My best estimate is that there are probably 350-450 tunes I know well enough to at least muddle through on my own, and maybe another 100 polkas, slides, singles, and doubles that I could play along with if someone who knew what they were doing them. So either my earlier estimate was off, or I’ve been forgetting tunes as fast as I learn them!

I’ve been playing for about 2½ years now, and I’m starting to approach the 100-mark. At least including those tunes that, for me, are “session only”, the ones I only pull off when playing with someone and would muck up pretty badly if I did them by myself, for one reason or another.

I think MTGuru’s “fair baseline” for each individual is about right. I would guess that I’m about at the top of that range, but that’s after 40-odd years playing this music. FWIW, my guess is based on the fact that I know I know 1000 tunes, 'cos that’s about the number you get if you add up the various “lists” dotted around the place on scraps of paper plus some in electronic form, etc (I think a lot of trad musicians keep these lists, but most seem to be about as chaotic as me in the organising of them). In addition, I think I know an extra 500 or so, based on the number of times it happens that someone will start a tune at a session and I will happily charge straight into it, in one of those “Oh, that one, that’s a good one” sort of moments. And I’d take off a couple of hundred for those tunes that I don’t know I no longer know. In summary, there are tunes I know I know, tunes I don’t know I know, but there are also tunes I don’t know I don’t know, some of which may be tunes I think I know. All of this is, of course, in a constant state of flux, since tunes are forever being added in at one end, and dropping off at the back end.

I don’t know.

Well start counting, you lazy git! :laughing:

:laughing: You’re right, I suppose I should. But I’d rather play tunes than count them (as long as someone else starts the damn things; I’ve reached saturation point, I’m afraid). :slight_smile:

We’ve tried keeping lists on various occasions but we keep losing the notebooks, etc. that they’re in. Sigh.

I prefer Joanie Madden’s line “I’ve got the library but I’ve lost the card catalog.” I’ve really no idea how many or even how to define “know.”

I started keeping a list on spreadsheet of the tunes I had learned off by heart.
There are about 120 of these. I have more tunes, but I don’t want to add to the spreadsheet, as I can get the printout on one A4 piece of paper, which I keep in my pocket. It has the first couple of bars of each tune in ABC notation, so it’s a useful prompt.
Every now and again I think: “I should add that one to the list”. Really I need one pocket list and one comprehensive list. If I was bothered.
But those are tunes I play on the whistle. In fact, they’re tunes I play on the high D whistle.
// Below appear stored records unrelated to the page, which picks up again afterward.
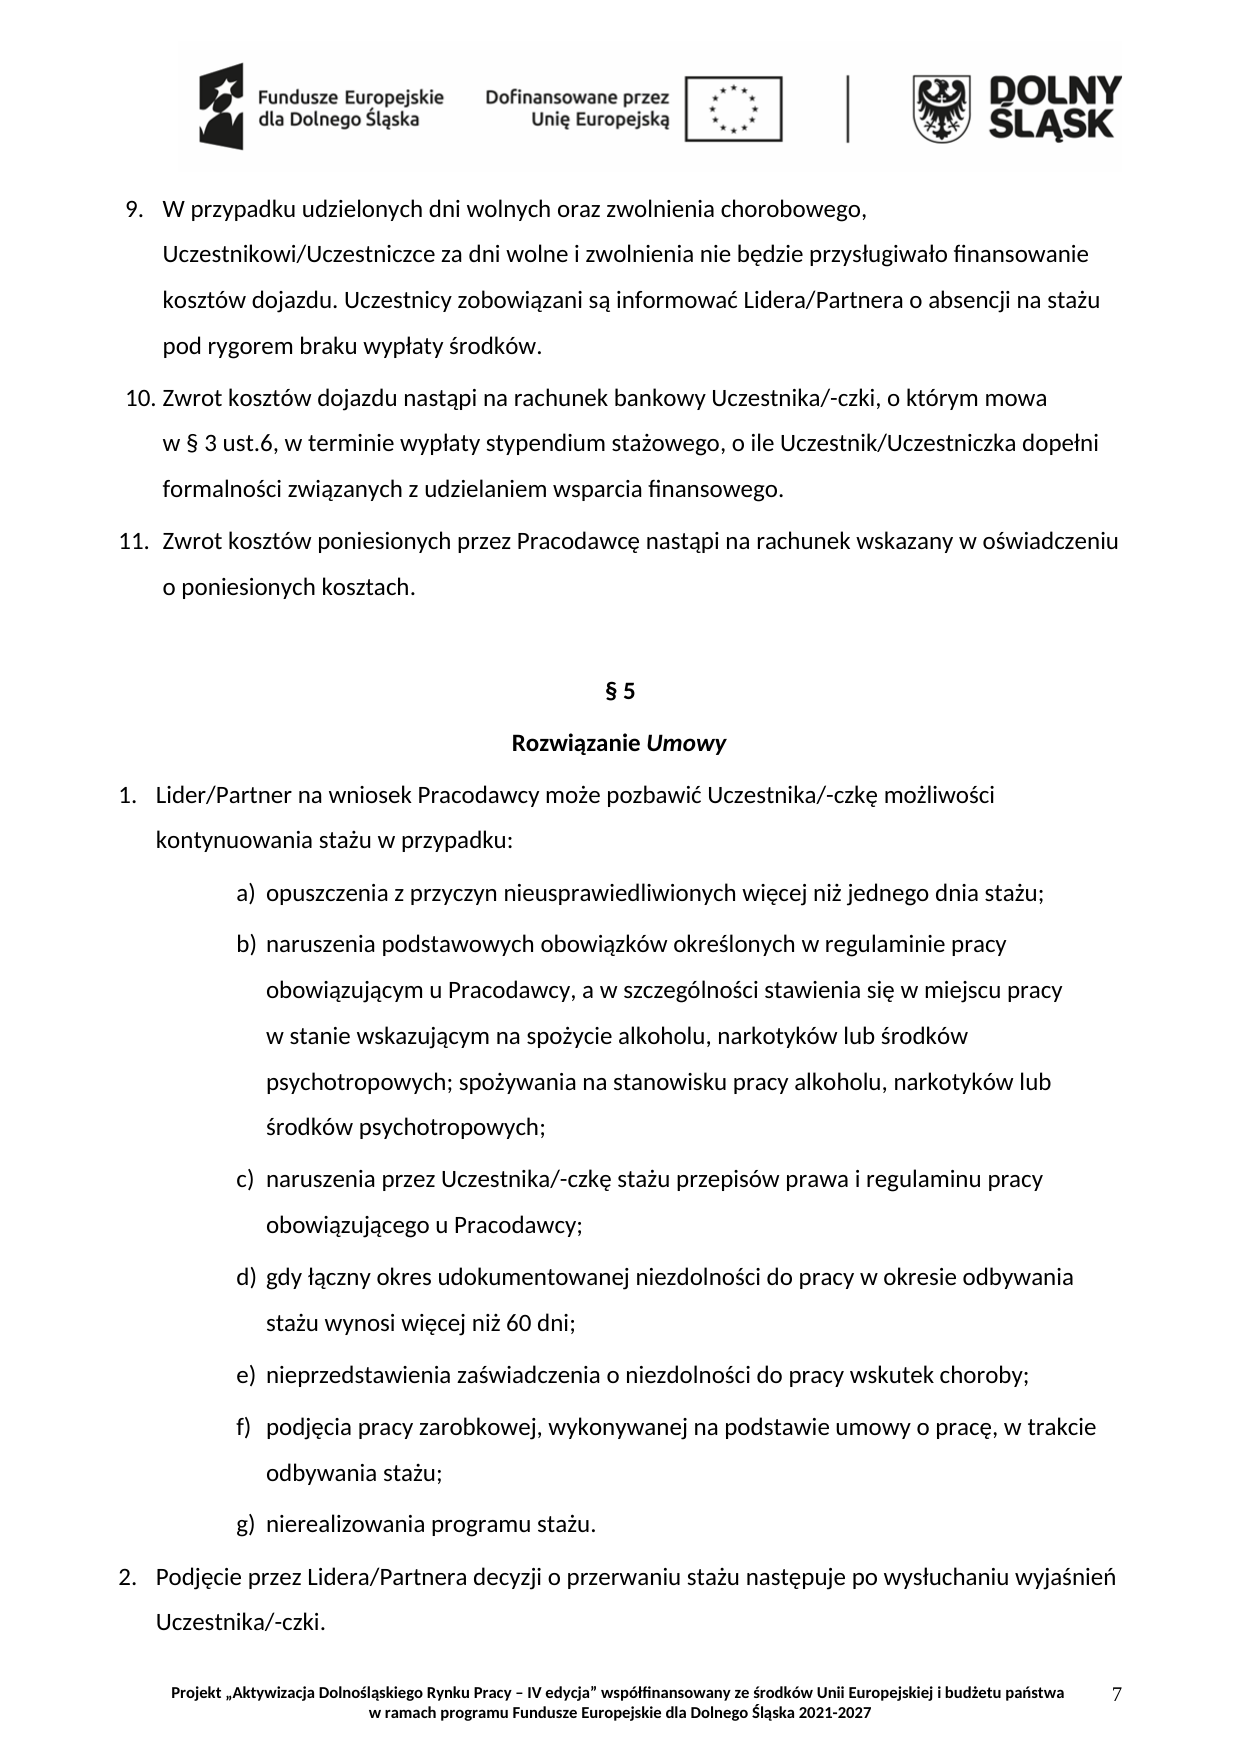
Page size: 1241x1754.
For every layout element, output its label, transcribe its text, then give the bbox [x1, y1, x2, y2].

list naruszenia podstawowych obowiązków określonych w regulaminie pracy obowiązującym u Pracodawcy, a w szczególności stawienia się w miejscu pracy w stanie wskazującym na spożycie alkoholu, narkotyków lub środków psychotropowych; spożywania na stanowisku pracy alkoholu, narkotyków lub środków psychotropowych; [236, 929, 1122, 1142]
list W przypadku udzielonych dni wolnych oraz zwolnienia chorobowego, Uczestnikowi/Uczestniczce za dni wolne i zwolnienia nie będzie przysługiwało finansowanie kosztów dojazdu. Uczestnicy zobowiązani są informować Lidera/Partnera o absencji na stażu pod rygorem braku wypłaty środków. [125, 193, 1122, 360]
list nierealizowania programu stażu. [236, 1509, 1122, 1539]
list podjęcia pracy zarobkowej, wykonywanej na podstawie umowy o pracę, w trakcie odbywania stażu; [236, 1411, 1122, 1487]
list Lider/Partner na wniosek Pracodawcy może pozbawić Uczestnika/-czkę możliwości kontynuowania stażu w przypadku: [118, 779, 1122, 855]
list nieprzedstawienia zaświadczenia o niezdolności do pracy wskutek choroby; [236, 1359, 1122, 1389]
list naruszenia przez Uczestnika/-czkę stażu przepisów prawa i regulaminu pracy obowiązującego u Pracodawcy; [236, 1163, 1122, 1240]
text § 5 [118, 675, 1122, 706]
list Podjęcie przez Lidera/Partnera decyzji o przerwaniu stażu następuje po wysłuchaniu wyjaśnień Uczestnika/-czki. [118, 1561, 1122, 1637]
list opuszczenia z przyczyn nieusprawiedliwionych więcej niż jednego dnia stażu; [236, 877, 1122, 907]
list Zwrot kosztów dojazdu nastąpi na rachunek bankowy Uczestnika/-czki, o którym mowa w § 3 ust.6, w terminie wypłaty stypendium stażowego, o ile Uczestnik/Uczestniczka dopełni formalności związanych z udzielaniem wsparcia finansowego. [125, 382, 1122, 504]
list Zwrot kosztów poniesionych przez Pracodawcę nastąpi na rachunek wskazany w oświadczeniu o poniesionych kosztach. [118, 525, 1122, 602]
text Rozwiązanie Umowy [118, 727, 1122, 757]
picture [178, 41, 1123, 172]
list gdy łączny okres udokumentowanej niezdolności do pracy w okresie odbywania stażu wynosi więcej niż 60 dni; [236, 1261, 1122, 1337]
I play others on the C and B, and the Low E, D & C. And there are the tunes I play on the Willowflute - which are mostly Scandinavian Trad, although I can play some ITM on it.
Then there are the tunes I know in guitar, most of which are classical, although I do pick out a few ITM tunes and some O’Carolan pieces.

I shouldn’t think I was near the baseline 600 that MTGuru says. Maybe half that. But then I’m just a tyro in comparison.
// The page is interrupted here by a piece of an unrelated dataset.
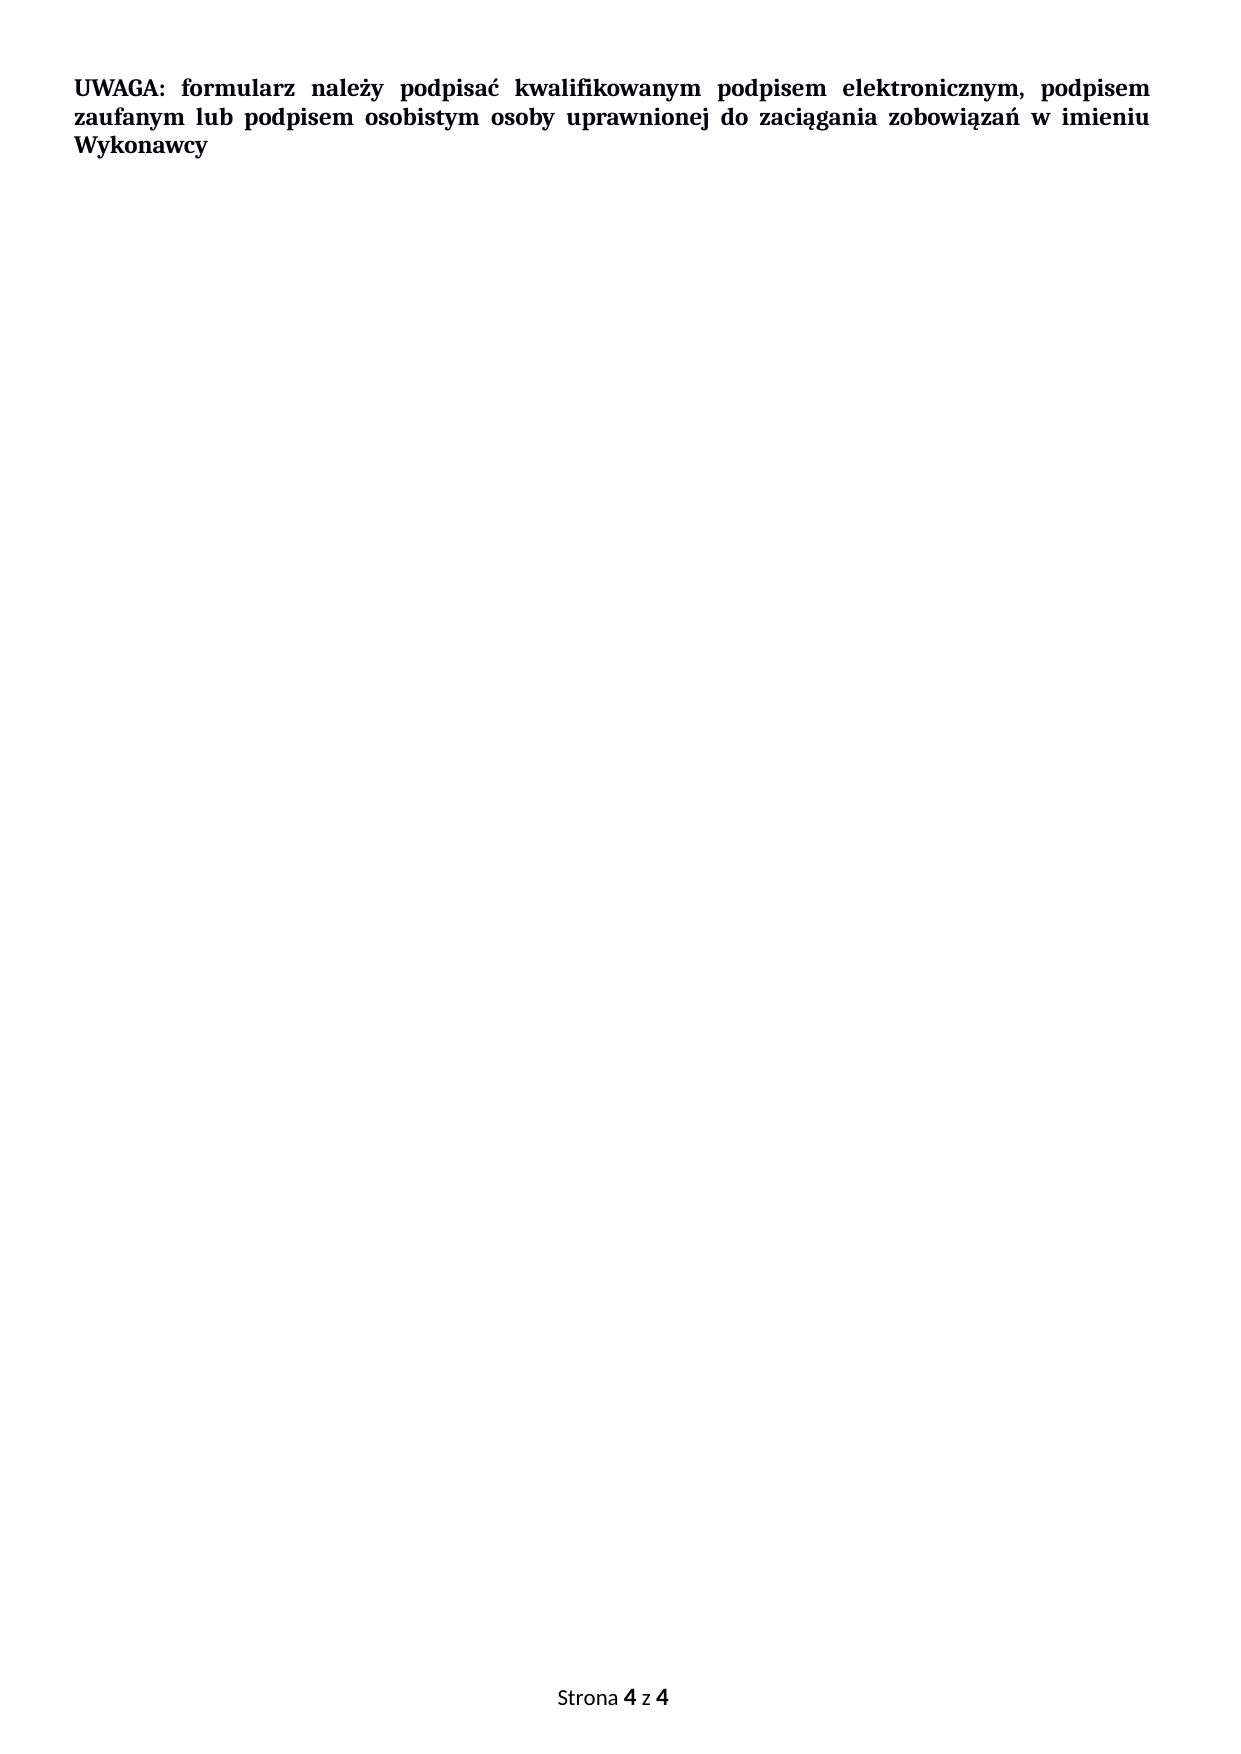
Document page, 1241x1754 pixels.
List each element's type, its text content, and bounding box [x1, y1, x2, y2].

text UWAGA: formularz należy podpisać kwalifikowanym podpisem elektronicznym, podpisem zaufanym lub podpisem osobistym osoby uprawnionej do zaciągania zobowiązań w imieniu Wykonawcy [74, 74, 1152, 160]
One odd thing is that I can play a great many more tunes than I can recognise when they are played by someone else, say; tunes I know on the whistle I don’t recognise when they’re played on the fiddle or accordian. Once or twice I’ve fancied learning something I’ve heard that way, and when I ask what it is, it’s one I “already know”.
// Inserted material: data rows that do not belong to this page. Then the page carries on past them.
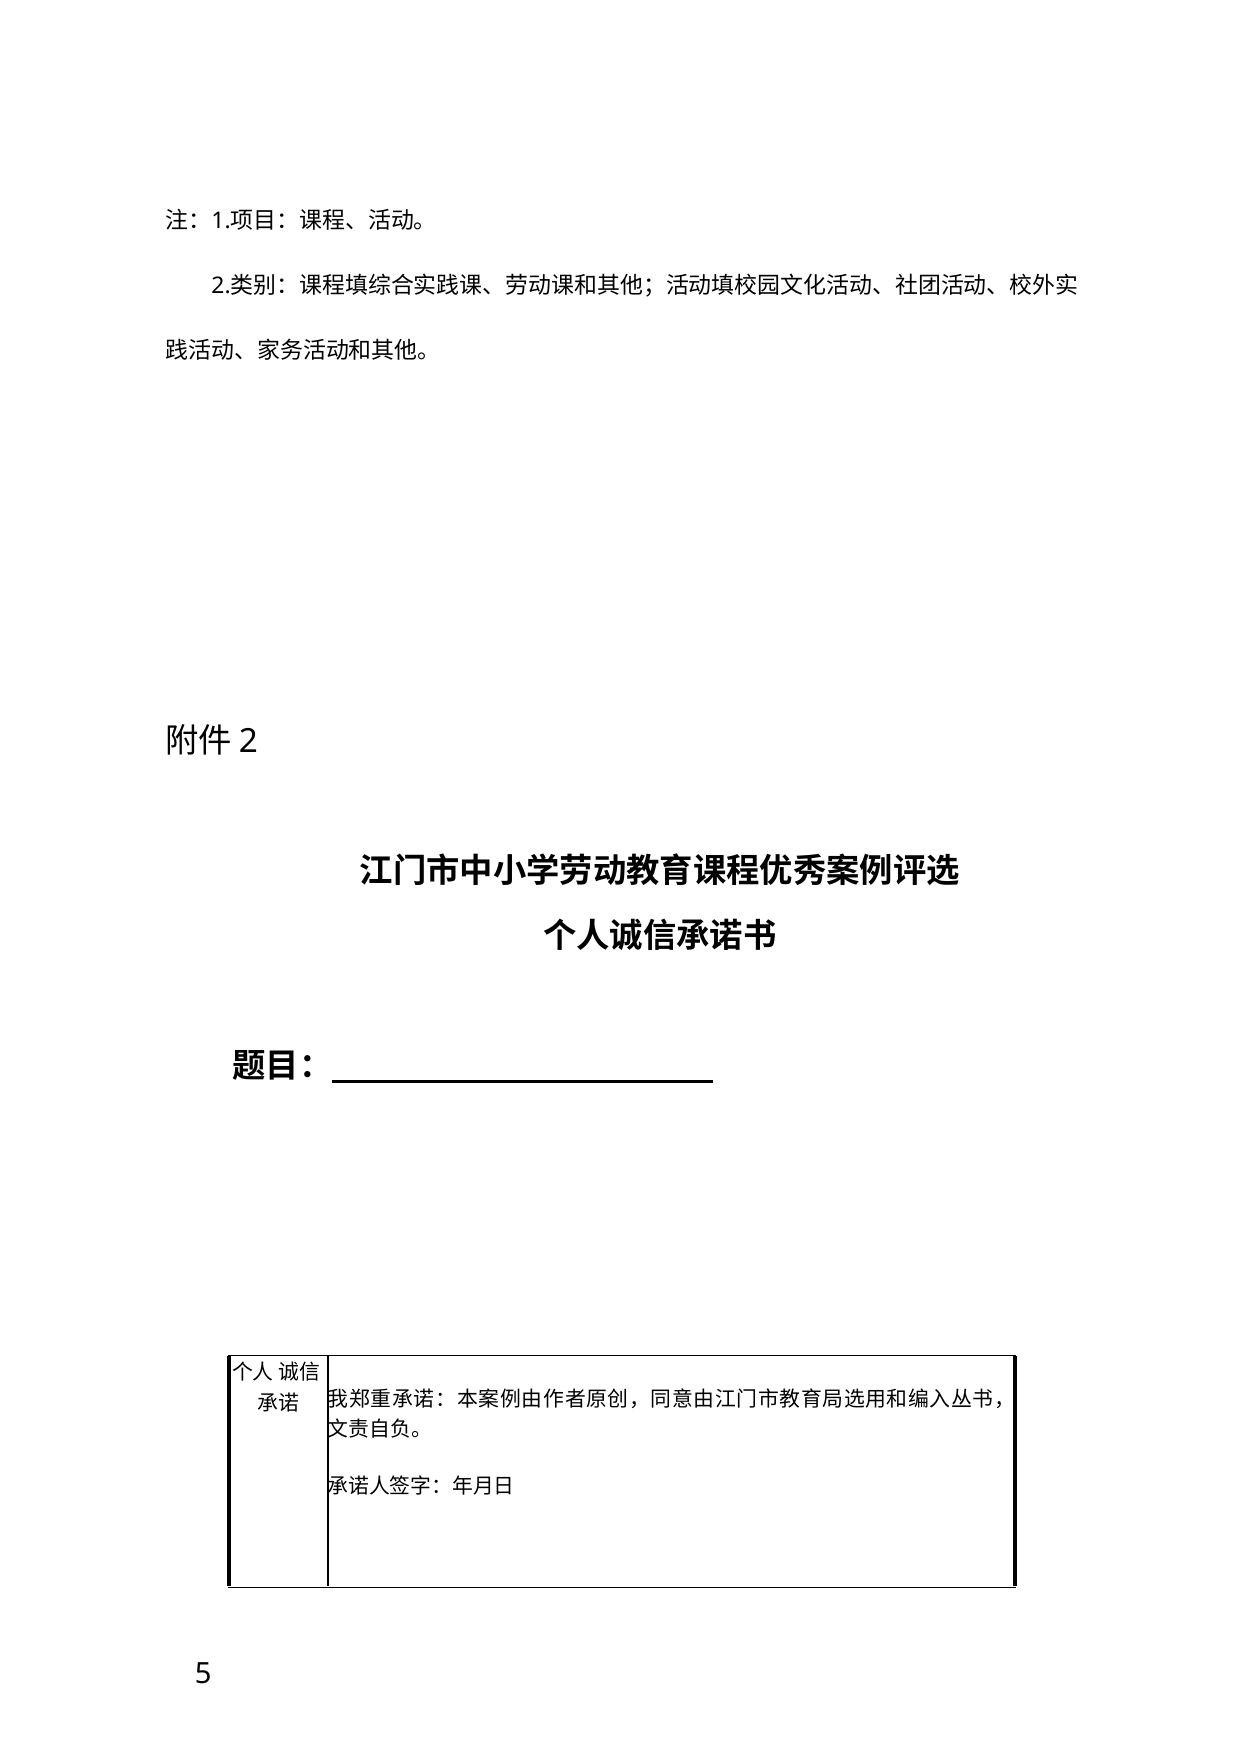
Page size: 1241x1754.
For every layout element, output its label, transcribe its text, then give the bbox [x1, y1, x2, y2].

text 注：1.项目：课程、活动。 [165, 186, 1087, 251]
text 附件2 [165, 706, 1087, 771]
text 题目： [165, 1031, 1087, 1096]
text 江门市中小学劳动教育课程优秀案例评选 [165, 836, 1087, 901]
text 2.类别：课程填综合实践课、劳动课和其他；活动填校园文化活动、社团活动、校外实践活动、家务活动和其他。 [165, 251, 1087, 381]
text 个人诚信承诺书 [165, 901, 1087, 966]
I stopped counting at 10. I didn’t have enough fingers after.

:laughing: And you would be needing those to play!

Nah - ya only need 6!!! Unless, of course, you’re playing with those key-thingees.

:wink:

P.S. Last time I counted, I was over 100 - but then I’ve only been doing this stuff for about 3 years!

Tommy Jarrell used to say of people like myself:

“He knows about a thousand tunes, and cain’t nary play a-one of 'em!”
:blush:


There are probably a hundred I’d attempt in a lower-octane session, though.

Well two thumbs would be usefull too…

Funny, it was actually Tommy I had in mind when I mentioned tradition bearers above. He visited the Folklore Institute once for a concert and seminar, and I remember that tune repertoire size was a discussion topic. Both in general, and in connection with his own “discovery” and reputation.

When just getting into Trad music, a well-respected flute player told me that the advanced local players all had at least 500 tunes!!! So, being keen, I set out systematically to learn 500 tunes - which I did. Sadly they didn’t all turn out to be 500 GOOD tunes!!! :sniffle:

Also it’s really hard to keep that many tunes fresh in your mind.

These days I’m certainly less systematic, and let the learning curve just be more natural. So now just listening to nice tunes people share, and letting it “sink in” a few times at the session works for me. So now I 'd have to guess at more than 600 and less than 700. If I did the math on just the “good” tunes then much lower of course.

I know enough to keep myself playing…don’t know how many. A guess: 10000 or less.